Tevfik, annesi ve babası görmeden bazen Erva'ya el hareketi yaparken Erva fişeklerinden birini gösterince Tevfik duruyordu. Bu işin sonunu o da benim kadar iyi biliyordu. Kasabaya yaklaşırken eski zamanlardaki gibi kasabalar düşünürken güzel mi güzel, yeni mi yeni evler ve yollar gördüm. Beklediğimden daha fazla teknolojiyle haşır neşir olan kasabanın yukarıları uçsuz bucaksız gibi görünen dağlara doğru gidiyordu. Erva ve ailesi kasabanın merkezine yakın oturuyorlardı. Evleri ise şirin, mavi renkli, iki katlı müstakil bir evdi. Misafir odasında yatağımı hazır buldum. Erva önceden haber verdi herhalde.

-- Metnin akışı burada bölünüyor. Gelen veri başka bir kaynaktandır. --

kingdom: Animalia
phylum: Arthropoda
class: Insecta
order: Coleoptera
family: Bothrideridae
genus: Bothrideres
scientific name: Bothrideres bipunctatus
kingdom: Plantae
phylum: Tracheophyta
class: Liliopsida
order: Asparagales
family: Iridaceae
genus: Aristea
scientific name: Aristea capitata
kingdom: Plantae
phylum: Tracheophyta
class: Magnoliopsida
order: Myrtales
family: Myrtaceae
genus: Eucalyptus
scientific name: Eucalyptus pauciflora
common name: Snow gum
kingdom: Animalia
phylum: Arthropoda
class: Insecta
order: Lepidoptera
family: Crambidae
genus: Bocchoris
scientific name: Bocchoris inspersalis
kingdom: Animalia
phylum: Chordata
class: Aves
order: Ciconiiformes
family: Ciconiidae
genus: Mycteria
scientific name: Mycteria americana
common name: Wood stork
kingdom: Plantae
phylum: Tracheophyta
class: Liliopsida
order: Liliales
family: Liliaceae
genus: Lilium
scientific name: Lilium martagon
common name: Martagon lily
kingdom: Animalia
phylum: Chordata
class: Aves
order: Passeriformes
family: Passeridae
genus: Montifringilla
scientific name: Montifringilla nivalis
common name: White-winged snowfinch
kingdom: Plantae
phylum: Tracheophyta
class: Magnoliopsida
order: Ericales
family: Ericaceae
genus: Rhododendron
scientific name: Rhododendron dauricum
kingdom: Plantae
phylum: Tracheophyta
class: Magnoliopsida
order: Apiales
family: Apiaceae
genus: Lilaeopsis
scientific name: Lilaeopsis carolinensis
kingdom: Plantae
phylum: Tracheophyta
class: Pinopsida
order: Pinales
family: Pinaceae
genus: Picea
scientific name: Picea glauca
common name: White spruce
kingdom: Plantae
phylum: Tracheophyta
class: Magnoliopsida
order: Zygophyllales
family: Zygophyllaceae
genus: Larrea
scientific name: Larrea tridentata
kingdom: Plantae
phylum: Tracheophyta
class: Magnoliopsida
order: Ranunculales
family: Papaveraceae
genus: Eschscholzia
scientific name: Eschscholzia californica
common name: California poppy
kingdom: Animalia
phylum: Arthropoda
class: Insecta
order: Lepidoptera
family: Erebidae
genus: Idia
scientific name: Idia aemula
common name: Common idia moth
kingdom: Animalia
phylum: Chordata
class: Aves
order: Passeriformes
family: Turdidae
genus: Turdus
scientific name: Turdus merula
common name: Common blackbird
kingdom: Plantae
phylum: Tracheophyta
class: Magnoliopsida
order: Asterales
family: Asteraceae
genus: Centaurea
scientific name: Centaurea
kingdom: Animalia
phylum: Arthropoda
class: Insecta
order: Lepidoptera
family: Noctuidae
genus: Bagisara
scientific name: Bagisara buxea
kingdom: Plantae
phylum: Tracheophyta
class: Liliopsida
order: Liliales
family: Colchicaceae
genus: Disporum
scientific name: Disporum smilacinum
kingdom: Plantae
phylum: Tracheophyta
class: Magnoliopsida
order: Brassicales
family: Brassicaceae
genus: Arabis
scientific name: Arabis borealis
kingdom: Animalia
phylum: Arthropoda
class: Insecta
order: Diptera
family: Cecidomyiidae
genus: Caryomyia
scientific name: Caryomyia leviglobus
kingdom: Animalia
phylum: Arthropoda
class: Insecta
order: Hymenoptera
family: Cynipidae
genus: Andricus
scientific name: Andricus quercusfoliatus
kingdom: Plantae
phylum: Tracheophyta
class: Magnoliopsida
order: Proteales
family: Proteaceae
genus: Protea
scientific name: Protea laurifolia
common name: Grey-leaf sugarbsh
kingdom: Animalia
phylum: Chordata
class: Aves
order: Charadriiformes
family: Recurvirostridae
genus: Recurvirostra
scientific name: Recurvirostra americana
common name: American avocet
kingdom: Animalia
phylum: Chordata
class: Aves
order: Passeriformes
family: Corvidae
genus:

Valizleri bu sefer Sinan Bey ile birlikte taşıdığımız için belim bu sefer çok fazla ağrımadı. Eve girdiğimizde uzun boylu, siyah saçlı, ela gözlü birisi vardı."Koray, sen neden hâlâ markete gitmedin?" dedi Nazik Hanım. Koray hızlı adımlarla uzaklaştı. Buradan çıkardığım sonuçlar var. Birincisi olarak bu Koray denen kişi Erva'nın arkadaşı olmalı çünkü kızıl saçlı değildi ve sorduğumda bunu doğrulamış oldum. İkincisi ise Koray kadar uzun ve kaslı birisi bile Nazik Hanım'dan korkuyorsa benim kesinlikle Nazik Hanım'ın hoşuna gitmeyen bir şey yapmamam lazım. Erva'nın çocukluk arkadaşı gidince yatağıma çekildim ve rahat bir uyku çekeceğim için mutluydum çünkü Erva sabah fişekleriyle Nazik Hanım'ı uyandırmak istemez.